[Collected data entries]
*****

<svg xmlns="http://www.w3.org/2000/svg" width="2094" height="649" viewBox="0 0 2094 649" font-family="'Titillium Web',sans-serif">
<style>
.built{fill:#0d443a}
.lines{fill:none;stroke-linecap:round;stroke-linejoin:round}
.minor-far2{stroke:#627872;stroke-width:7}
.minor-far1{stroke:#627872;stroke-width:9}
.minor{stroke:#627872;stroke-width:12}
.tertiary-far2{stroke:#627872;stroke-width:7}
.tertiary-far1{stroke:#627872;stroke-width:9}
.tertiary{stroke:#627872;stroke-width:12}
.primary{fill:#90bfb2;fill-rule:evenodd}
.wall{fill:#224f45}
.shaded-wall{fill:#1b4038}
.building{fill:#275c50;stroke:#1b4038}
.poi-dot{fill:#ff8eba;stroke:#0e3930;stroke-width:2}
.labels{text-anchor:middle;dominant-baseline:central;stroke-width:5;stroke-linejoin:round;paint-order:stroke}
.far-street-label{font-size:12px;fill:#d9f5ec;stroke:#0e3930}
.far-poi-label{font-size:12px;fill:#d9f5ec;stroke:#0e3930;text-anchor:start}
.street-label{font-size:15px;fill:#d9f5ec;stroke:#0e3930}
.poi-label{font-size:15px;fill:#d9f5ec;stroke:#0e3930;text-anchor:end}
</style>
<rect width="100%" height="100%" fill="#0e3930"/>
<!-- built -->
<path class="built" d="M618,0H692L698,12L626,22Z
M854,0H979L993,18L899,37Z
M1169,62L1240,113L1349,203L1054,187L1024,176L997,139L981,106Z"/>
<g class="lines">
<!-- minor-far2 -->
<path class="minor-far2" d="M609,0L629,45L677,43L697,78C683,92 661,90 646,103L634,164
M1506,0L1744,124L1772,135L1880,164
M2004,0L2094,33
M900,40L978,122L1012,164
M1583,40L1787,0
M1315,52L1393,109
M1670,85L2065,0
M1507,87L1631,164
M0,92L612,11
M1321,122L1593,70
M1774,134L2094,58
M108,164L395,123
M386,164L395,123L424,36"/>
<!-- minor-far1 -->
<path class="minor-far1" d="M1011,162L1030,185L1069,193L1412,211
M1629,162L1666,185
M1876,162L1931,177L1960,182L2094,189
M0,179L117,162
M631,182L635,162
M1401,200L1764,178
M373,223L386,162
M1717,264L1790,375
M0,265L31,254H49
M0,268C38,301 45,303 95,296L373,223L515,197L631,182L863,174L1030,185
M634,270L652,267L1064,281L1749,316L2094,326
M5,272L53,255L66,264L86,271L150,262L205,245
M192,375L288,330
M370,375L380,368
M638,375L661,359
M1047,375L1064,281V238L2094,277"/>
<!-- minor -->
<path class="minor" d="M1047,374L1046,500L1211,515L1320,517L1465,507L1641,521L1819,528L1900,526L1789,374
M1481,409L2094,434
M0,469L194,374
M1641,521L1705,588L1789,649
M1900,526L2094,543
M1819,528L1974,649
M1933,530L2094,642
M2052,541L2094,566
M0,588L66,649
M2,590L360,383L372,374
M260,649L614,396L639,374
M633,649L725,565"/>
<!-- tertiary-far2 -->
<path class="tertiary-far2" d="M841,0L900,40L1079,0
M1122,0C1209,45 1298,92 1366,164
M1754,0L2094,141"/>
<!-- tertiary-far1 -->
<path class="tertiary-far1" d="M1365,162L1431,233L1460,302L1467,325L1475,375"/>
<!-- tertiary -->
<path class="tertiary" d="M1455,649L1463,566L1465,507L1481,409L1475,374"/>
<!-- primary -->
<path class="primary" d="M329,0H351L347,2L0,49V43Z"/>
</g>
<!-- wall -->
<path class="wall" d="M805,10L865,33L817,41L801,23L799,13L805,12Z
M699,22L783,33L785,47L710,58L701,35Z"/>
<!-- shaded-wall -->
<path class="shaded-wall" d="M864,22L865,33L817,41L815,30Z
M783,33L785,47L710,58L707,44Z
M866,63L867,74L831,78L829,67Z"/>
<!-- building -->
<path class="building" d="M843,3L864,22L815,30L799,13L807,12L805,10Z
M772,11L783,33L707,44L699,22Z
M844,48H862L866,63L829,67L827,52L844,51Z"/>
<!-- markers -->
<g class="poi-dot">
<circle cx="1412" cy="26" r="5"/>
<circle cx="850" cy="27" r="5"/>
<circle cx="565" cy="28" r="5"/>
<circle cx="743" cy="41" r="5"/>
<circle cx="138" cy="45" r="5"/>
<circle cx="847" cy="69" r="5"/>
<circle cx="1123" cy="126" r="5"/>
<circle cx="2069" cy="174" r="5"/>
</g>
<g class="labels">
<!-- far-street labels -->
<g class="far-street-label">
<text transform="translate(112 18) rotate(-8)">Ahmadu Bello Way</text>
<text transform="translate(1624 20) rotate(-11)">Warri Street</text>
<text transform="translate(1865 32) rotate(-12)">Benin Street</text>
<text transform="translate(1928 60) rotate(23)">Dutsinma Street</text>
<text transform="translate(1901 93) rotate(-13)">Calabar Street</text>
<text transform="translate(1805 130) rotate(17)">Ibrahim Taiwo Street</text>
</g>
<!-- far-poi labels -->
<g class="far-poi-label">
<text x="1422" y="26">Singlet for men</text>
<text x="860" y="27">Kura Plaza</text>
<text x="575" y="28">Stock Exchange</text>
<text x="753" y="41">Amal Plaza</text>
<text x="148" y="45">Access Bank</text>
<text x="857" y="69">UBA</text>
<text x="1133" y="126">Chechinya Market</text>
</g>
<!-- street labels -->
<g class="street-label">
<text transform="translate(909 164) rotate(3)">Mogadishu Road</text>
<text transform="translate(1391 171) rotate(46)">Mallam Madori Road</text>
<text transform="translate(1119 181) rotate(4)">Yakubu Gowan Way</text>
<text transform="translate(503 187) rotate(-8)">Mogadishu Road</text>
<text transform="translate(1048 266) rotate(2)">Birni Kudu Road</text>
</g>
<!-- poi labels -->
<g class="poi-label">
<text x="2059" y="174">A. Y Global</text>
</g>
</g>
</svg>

*****

> _Work request_: How many of the lines above include the string "linejoin"? Answer with the number only.

> _Exercise result_: 2